Three important factors in software development

iThe most important factors I've seen in software development so far can be resumed in three simple key points. You can only pick two of them at the same time , and if anyone tells you that you can have all three at the same time he is lying to you (consider running away from them)

Some things to be aware of.

Beware of hidden development costs. The "Fixed price" you see in a contract is sometimes only the beginning. It is very easy to sign a contract that has a fixed price, a fixed time and all of the development requirements properly defined. However, trying to arrange quality, speed and price at the same time is generally a big lie.  This is a very common practice in software engineering by developers in order to over-promise to clients that do not understand about software development, in order to win work upfront.

This is a very commonly employed tactic to earn more money in future change requests or to simply grab the client's attention only for him to bid first (even though delivering is not scheduled in time.

Another suggestion I can give you is to offer bonuses - something very similar to what I consider tipping - if the development team finishes it work accordingly and in time.

These things are most problematic when trying to foresee this with hindsight. 

  • Maybe you want to make a critical change to your product that will make your product better but you have to change a big chunk of functionalities that are in development in order for them to work.
  • Maybe a competitor launches the exact same functionality when you're midway through development even though you've signed a fixed scope contract, which will cost extra money for change requests. 
  • Maybe you are using a 3rd party API that simply revokes access to that data, meaning that what you wanted to be developed can no longer be done, and you need it to approach that problem differently.

    You shouldn't operate under the assumption that you can think and plan everything ahead of time and foresee every single problem that will arise when developing your own app. Instead, I suggest you embrace these changes and be constantly looking to improve your product along the way under the right development model.

    Another bad attitude I've noticed when clients talk about software is how clients think software development works.

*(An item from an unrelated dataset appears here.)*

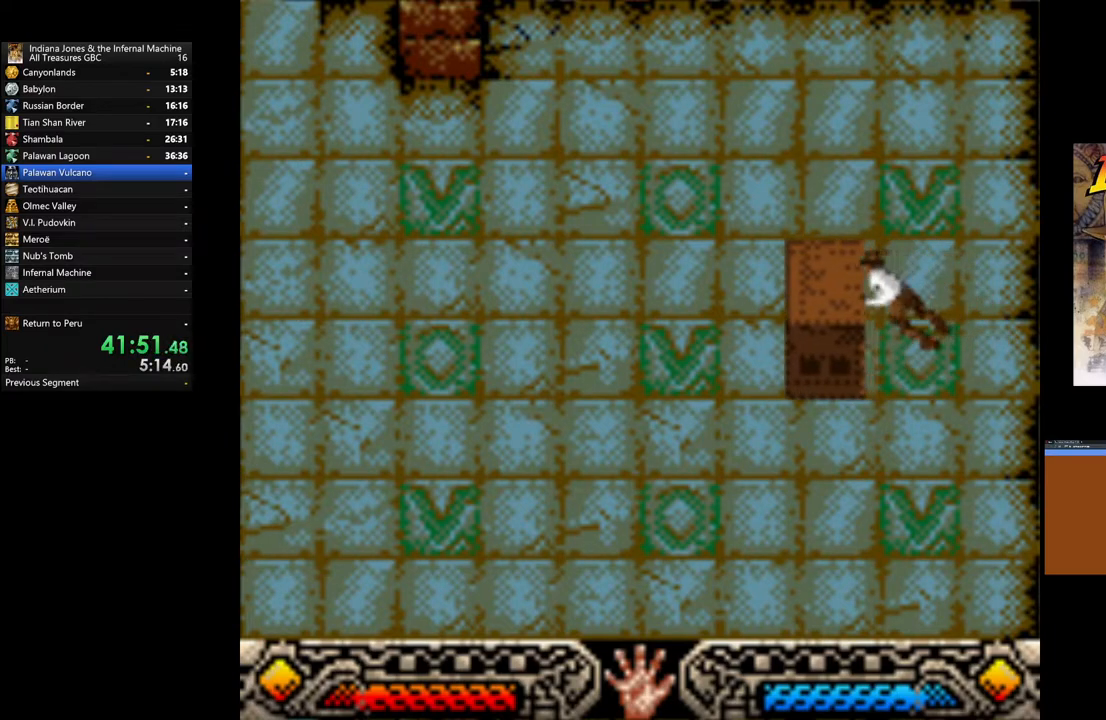
{"buttons": ["A"], "left_stick": "left", "right_stick": "center", "events": []}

Developing software is not like buying a car but more like building a house.

    Cars are not custom built, they are products, developed with mass production and made to be equal to one and other. You buy one and you can feel how it works and how it feels. Two same vehicules will feel exactly the same when they are on the road.

    Houses, on the other side, are not simple products that you can find on the shelf of your local superstore and just grab. Each one of us has a different opinion of how the house should look like, giving different importance as to what the most important feature of the house is. What skills do you want your contractors to have? How do you want it built?

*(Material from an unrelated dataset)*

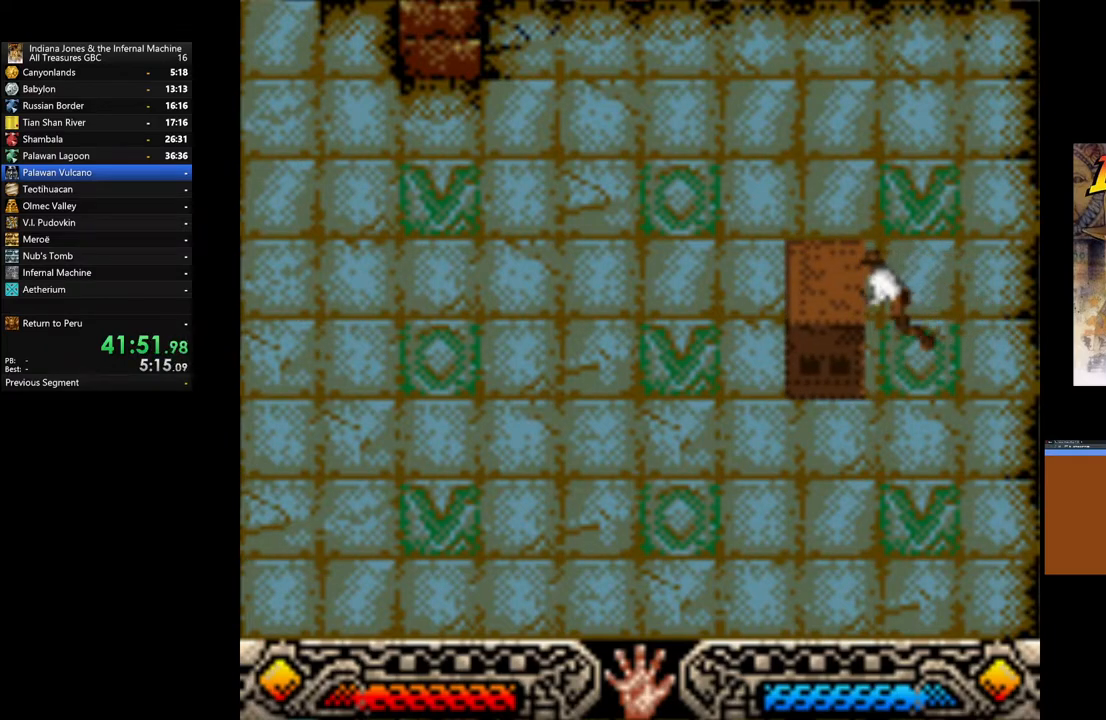
{"buttons": ["A"], "left_stick": "left", "right_stick": "center", "events": []}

    It's not only about paying the project and signing a contract. It needs to be tailored to each individual. Developing software is a lot like building a house. When you start building it, problems might arise (was this column in the original specification? It's not supposed to go there but if we demolish it the whole thing might fall down!!). And of course when you are building a house, you'd (normally) step by the house being built a couple of days a week to check how the builders are doing. Why not do the same with software development?

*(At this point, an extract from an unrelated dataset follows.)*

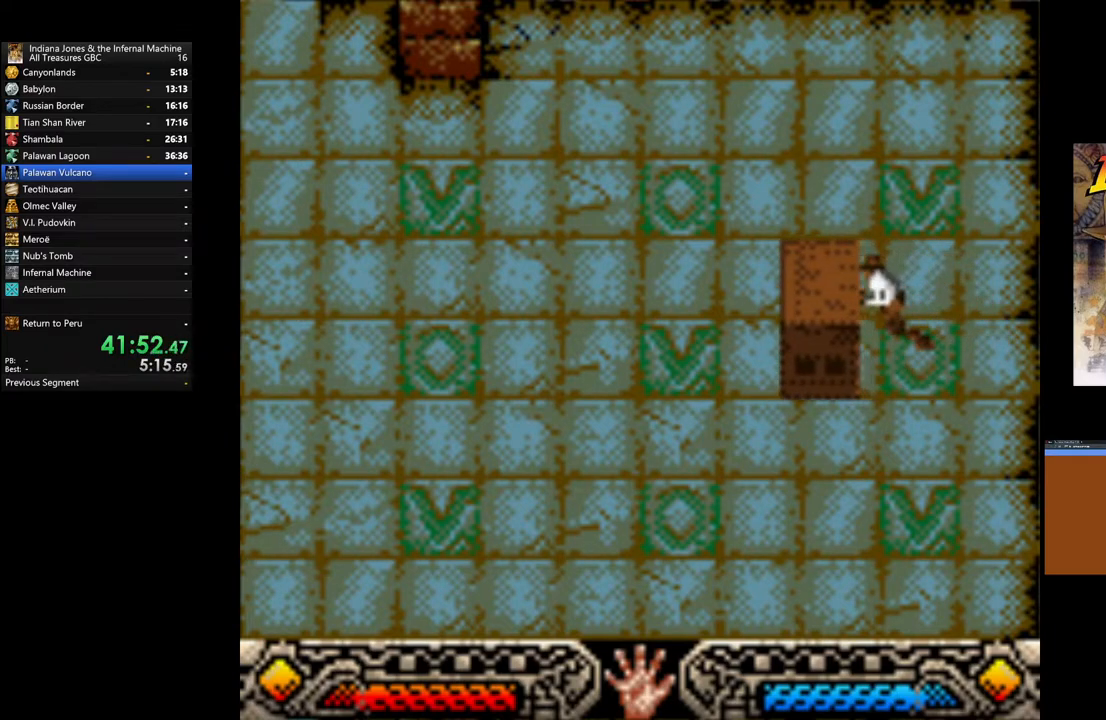
{"buttons": ["A"], "left_stick": "left", "right_stick": "center", "events": []}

    Software development can be a bit unpredictable. It has many variables and "unkowns" when the project starts, and these keep unfolding as the project continues. It is your duty as the future owner of the software to unveil all of this unknown variables and let your development team know what to do about them. You might have the best crew in the ship, but without the captain properly steering the wheel the ship will probably get lost.  And in software development, never forget that you are the captain of your own ship, so if you don't know how to , make sure you have someone inside your boat that knows about navigation.